Reference: Ametov et al. The sensory symptoms of diabetic polyneuropathy are improved with alpha-lipoic acid: The SYDNEY Trial. Diabetes Care. 2003, 26 (3)
Other supplements studied for diabetes: Chromium and biotin (these two supplements, taken together, are believed to play an active role in balancing insulin production with glucose uptake). Also: evening primrose oil, resveratrol, bitter melon.
Talk to your doctor before you use these or other supplements. Do not discontinue medications you are taking for diabetes/glucose control without first discussing with your healthcare provider any complementary treatments you are considering!
November 3, 2009
Can carnitine reduce diabetes risk and improve body shape?
We were interested to read about a recent study on carnitine, diabetes risk and body shape in people with HIV, as reported on the CATIE (Canadian AIDS Treatment Information Exchange) website:
Some studies have found less-than-normal levels of carnitine in the blood of HIV positive people. Other studies have found that regular supplementation with carnitine can help to reduce abnormal levels of triglycerides, a fatty substance in the blood. Most of the studies focused on a formulation of carnitine called L-carnitine.
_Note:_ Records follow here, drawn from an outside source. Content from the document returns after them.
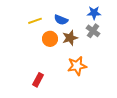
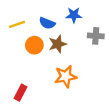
blue star: (94, 13) -> (74, 15), moved
gray cross: (93, 31) -> (96, 36), moved, turned -32

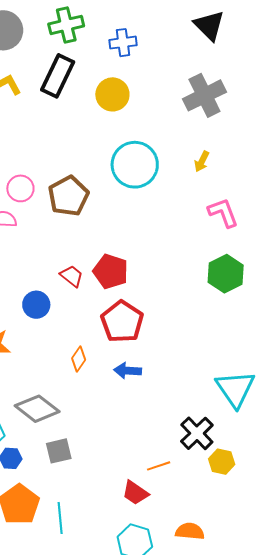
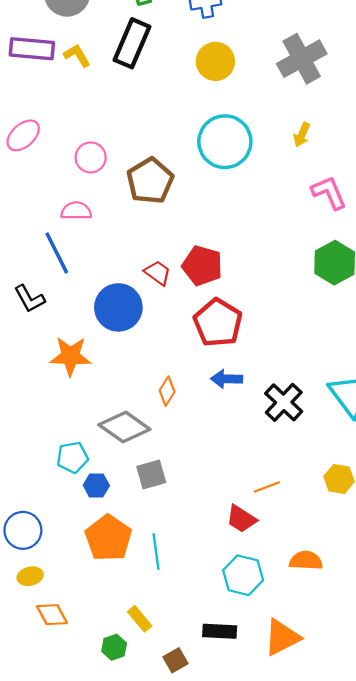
yellow circle: (112, 94) -> (215, 61), moved
pink circle: (20, 188) -> (91, 157), moved
blue circle: (36, 305) -> (118, 307), size x1.5
orange diamond: (79, 359) -> (167, 391), moved
black cross: (197, 433) -> (284, 402), moved

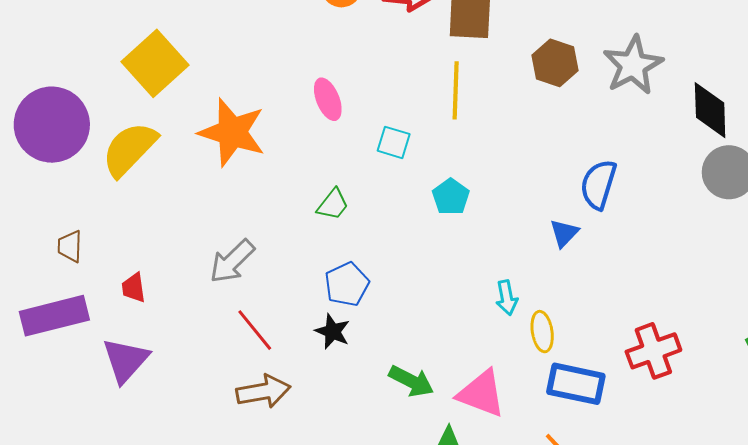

Long-term studies of a different formulation of carnitine—acetyl-L-carnitine—suggest that this substance can help damaged nerves recover from the toxicity of certain anti-HIV drugs such as d4T (Zerit, stavudine) and ddI (Videx EC, didanosine).
Now researchers in Milan, Italy, have conducted a small study with HIV positive volunteers and carnitine, to assess its effects on body composition and other related metabolic parameters. The results from this study suggest the possibility of a decreased risk for diabetes. Furthermore, the research team claims that carnitine supplements increased the fat content in the legs of volunteers. We urge readers to exercise caution when interpreting the results of this small study and we provide critical details later in this CATIE News bulletin.
Read more information on the study at:
http://www.catie.ca/catienews.nsf/00a48c8905294f0b8525717f00661eb8/4c5c394577db43018525763f00731b34!OpenDocument
Read more background information at the NYBC entries:
and
September 26, 2008
Lipodystrophy: some comments from Nelson Vergel
Nelson Vergel, long-time AIDS treatment activist and community expert on lipodystrophy, recently posted a good set of guides to understanding this topic:
–D4T and AZT linked to lipoatrophy; some protease inhibitors linked to insulin resistance, which can be related to higher triglycerides and fat cell size in some patients
–exercise helpful for maintaining lean body mass; anabolic steroids for help in regaining normal weight
–supplements like omega-3/fish oil and niacin to help statins and fibrates to lower bad cholesterol (LDL), triglycerides and increasing good cholesterol (HDL)
Also included in the post are reviews of some regimen-switching strategies to counter lipodystrophy.
“Unfortunately,” Nelson concludes, more research is still needed on “lower glycemic index diets, good comparison data of what happens to visceral fat when different protease inhibitors or non-nucleosides are used with Truvada in naives with low and higher CD4 at baseline, diet/exercise combinations, and other supplements like carnitine and others.”
Read the full entry at thebody.com.
September 23, 2008
“Prevention of Diabetes with Nutritional Supplements”
“Prevention of Diabetes with Nutritional Supplements” is the title of a research project funded in 2007 by the National Center for Complementary and Alternative Medicine (an NIH Center). The researchers at University of California – Davis are investigating alpha lipoic acid and a combination of alpha lipoic acid and the omega-3 fatty acid EPA as means to prevent or delay onset of Type 2 diabetes. The researchers are hypothesizing that the combination of ALA and the omega-3 fatty acid (also known as eicosapentaenoic acid, a component of fish oil supplements) may have effect against insulin resistance associated with adult-onset diabetes, and against impairment of pancreatic function.